═══ EXCERPT ═══
As a user, the only thing to do is unplug or find websites with different agendas than showing ads and monetizing user data. The latter means you will probably have to pay a subscription fee, but that is the trade-off for not getting bombarded with ads. Even then, these subscription websites still need to track usage for many good reasons, like improving content and usability so there will always be a need for some sort of tracking code.

As for the pokes at using "vue/react/whatever", if you're building a 5 page website, then maybe you don't need a framework... I'll give you that. But these frameworks have their place - mainly for websites with tons of content. I wouldn't want to build html pages for every recipe on a website with over 1 million recipes or a TV network website with 50+ years of TV show content. Picking the right tools for the right job is the first decision to make when planning a project. Then do your best with what you have to work with to make the website as usable as possible.

 

As for the pokes at using "vue/react/whatever", if you're building a 5 page website, then maybe you don't need a framework... I'll give you that. But these frameworks have their place - mainly for websites with tons of content.

Why does a website with tons of content require a frontend framework ?

It's this kind of advice that I am rallying against because it's just not true.

By taking this kind of advice people are hiding content from people who can't or won't run JavaScript in the browser.

I wouldn't want to build html pages for every recipe on a website with over 1 million recipes or a TV network website with 50+ years of TV show content.

Neither would I. I'd have the stuff in the database and then I'd write a tool that would generate the pages and then ship them. Easy, accessible and fast.

 

And PHP is GREAT at that, which is why WordPress is built on PHP. I love PHP, for all its flaws, I absolutely love the language. Of course, it's trendy now to throw PHP under the bus for front and backend frameworks, all the way from React to Node, which is insane to me since JS was never intended to be a backend language.
═══
TASK: In the discussion about web frameworks, what does the reply propose for a site with over a million recipes instead of building each HTML page by hand?
═══ RECORD EXTRACTS ═══
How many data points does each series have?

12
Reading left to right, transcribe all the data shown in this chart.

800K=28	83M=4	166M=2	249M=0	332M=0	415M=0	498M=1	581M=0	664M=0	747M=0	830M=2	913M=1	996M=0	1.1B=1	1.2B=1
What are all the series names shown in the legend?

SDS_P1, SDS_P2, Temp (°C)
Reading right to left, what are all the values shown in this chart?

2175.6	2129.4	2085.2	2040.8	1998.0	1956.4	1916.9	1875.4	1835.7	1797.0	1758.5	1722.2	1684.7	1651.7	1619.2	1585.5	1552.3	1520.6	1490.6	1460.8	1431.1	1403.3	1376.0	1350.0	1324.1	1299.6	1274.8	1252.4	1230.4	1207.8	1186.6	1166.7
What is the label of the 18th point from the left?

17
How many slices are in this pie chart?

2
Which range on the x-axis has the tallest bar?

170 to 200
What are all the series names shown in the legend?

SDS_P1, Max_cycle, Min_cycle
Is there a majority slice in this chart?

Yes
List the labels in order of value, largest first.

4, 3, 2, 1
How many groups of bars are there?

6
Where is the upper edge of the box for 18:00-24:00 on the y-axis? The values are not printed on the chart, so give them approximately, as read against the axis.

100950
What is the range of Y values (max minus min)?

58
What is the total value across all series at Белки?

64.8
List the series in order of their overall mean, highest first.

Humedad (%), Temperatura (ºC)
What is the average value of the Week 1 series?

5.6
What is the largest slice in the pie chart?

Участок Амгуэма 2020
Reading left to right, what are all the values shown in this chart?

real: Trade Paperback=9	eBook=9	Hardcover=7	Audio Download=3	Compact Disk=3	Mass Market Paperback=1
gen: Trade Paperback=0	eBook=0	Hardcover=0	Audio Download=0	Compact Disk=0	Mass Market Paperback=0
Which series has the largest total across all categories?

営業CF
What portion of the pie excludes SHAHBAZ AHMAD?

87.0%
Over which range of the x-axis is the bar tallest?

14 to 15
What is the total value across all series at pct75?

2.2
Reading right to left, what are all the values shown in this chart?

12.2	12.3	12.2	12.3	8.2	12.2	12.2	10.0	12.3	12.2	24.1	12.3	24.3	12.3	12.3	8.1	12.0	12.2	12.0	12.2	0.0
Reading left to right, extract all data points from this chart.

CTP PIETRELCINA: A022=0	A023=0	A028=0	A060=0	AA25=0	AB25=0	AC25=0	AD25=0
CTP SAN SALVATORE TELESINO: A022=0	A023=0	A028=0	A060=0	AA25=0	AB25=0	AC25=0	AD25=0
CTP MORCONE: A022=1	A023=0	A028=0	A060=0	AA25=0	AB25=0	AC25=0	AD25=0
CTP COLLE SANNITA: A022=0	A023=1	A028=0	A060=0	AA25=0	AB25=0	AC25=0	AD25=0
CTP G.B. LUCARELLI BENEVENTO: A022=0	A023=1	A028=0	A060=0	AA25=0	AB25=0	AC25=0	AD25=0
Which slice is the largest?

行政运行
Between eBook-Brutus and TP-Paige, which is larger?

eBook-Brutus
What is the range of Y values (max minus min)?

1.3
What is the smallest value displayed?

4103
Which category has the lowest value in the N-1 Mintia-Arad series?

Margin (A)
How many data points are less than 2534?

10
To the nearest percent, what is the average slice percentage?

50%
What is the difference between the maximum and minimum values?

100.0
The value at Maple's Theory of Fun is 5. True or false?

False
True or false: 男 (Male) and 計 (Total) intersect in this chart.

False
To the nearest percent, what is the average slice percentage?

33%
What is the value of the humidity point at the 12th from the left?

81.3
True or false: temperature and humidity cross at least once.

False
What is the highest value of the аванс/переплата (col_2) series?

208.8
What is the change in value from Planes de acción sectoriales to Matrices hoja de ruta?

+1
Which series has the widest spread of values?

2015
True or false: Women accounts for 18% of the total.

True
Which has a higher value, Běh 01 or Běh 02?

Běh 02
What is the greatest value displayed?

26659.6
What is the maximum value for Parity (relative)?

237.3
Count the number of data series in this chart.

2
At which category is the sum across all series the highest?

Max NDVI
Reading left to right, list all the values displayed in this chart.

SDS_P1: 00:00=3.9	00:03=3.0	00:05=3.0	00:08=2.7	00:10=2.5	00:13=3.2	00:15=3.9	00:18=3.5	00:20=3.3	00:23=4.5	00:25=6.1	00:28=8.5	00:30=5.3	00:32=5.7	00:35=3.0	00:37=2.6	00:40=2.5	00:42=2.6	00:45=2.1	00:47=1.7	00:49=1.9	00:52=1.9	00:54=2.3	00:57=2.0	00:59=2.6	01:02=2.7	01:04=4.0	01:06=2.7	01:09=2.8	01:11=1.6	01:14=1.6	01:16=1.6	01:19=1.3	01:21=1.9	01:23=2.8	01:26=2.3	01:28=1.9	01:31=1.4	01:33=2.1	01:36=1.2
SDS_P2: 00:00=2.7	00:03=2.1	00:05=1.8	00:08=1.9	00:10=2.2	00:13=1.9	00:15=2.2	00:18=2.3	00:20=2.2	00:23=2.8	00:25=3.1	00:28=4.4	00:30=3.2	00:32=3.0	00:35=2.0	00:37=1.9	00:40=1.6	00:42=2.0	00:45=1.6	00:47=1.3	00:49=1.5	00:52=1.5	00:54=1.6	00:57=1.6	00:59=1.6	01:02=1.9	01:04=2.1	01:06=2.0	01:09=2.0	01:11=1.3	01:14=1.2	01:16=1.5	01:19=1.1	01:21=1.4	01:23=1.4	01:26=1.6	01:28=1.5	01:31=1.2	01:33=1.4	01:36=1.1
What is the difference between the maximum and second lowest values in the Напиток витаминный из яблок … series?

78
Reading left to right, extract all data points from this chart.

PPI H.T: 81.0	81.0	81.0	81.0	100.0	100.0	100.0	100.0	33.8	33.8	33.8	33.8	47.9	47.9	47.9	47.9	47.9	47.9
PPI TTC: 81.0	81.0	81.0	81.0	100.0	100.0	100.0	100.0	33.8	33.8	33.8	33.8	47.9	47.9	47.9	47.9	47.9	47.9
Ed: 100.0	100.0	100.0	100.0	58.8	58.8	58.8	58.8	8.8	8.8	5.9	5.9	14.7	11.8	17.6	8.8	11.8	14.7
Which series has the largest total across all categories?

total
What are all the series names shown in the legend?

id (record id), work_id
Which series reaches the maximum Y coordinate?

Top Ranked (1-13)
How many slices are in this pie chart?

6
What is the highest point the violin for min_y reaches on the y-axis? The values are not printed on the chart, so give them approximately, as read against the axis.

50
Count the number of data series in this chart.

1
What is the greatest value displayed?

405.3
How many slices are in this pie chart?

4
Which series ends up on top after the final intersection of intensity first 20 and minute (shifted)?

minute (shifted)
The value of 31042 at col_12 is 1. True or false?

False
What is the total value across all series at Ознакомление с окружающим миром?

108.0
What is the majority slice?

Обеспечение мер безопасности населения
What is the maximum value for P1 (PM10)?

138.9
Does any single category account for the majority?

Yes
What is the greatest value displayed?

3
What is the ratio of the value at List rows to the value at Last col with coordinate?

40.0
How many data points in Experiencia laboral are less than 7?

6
═══
RESPONSE TO THE EXERCISE: Keep the content in a database and write a tool that generates the pages and then ships them.